With that in mind, I came across this 'no deadlines' idea recently and have thought about trying it on a very limited basis. I'd be curious to know other people's reactions to this experiment:
In a class with three short papers and a longer writing project, a professor crafted a “no deadlines” policy. He provided some suggested early deadlines, but students could turn in any of the papers at any time, up to the final exam date.
The catch was this:
- Papers that were turned in by the suggested early dates received extensive commentary and could be rewritten without penalty. Students could essentially work for any grade they wanted if they got on the job and handed things in.
- Papers that were turned in before the final week of the term were not eligible for rewrites and re-grading, but the professor would comment on them and make suggestions for future work.
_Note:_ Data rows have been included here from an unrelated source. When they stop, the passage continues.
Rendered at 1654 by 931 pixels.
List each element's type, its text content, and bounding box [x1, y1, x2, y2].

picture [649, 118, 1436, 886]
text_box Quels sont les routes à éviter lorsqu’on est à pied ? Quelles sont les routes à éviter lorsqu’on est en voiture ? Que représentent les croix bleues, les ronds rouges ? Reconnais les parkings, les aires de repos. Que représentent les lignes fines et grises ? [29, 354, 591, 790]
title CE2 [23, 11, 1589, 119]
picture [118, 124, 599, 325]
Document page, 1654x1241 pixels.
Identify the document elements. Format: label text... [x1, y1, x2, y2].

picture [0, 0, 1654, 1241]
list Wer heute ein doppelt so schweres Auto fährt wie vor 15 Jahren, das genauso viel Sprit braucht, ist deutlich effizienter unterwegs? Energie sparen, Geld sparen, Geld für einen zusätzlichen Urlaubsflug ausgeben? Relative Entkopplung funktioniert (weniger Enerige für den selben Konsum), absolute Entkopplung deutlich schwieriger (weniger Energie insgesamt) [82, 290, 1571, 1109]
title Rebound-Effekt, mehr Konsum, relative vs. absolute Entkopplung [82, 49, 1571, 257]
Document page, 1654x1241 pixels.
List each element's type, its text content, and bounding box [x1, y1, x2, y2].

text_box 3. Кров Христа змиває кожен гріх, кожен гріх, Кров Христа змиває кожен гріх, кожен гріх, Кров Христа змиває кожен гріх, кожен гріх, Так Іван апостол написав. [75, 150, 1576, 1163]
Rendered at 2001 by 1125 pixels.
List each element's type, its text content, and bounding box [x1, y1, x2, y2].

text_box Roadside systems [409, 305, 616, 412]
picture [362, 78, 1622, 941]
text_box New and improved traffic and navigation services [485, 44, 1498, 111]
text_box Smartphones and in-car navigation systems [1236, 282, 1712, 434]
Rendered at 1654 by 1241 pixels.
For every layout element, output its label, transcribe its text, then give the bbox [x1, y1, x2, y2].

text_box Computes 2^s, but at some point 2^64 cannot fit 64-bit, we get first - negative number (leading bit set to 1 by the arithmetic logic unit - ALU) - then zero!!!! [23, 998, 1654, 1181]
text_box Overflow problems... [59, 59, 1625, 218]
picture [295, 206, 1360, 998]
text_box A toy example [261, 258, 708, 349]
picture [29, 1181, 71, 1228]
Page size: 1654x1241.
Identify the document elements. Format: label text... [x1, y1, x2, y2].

- Papers received during or after the last week of the term received only a grade – no comments, no suggestions, no rewrites. Grades could not be appealed.
The professor found that his grading load during the term was better distributed; he received a few papers at a time that he could easily attend to. He did receive a load of papers at the end of term, but because he was merely grading without commentary, the workload was significantly lower at that time as well.
After a few terms of doing this, he found that about half the students took the rewrite option on at least one paper. Only about 10% of the students completed all their work in time to rewrite, and of course these were students who did not need much reworking anyway. A few “trait,” or habitual, procrastinators turned everything in at the last minute and took their chances.
Student feedback, he discovered, was mostly positive. Students appreciated the flexibility to plan their own work and the implied trust that he placed in them to manage their own schedules and lives. A few students, though, really wanted deadlines.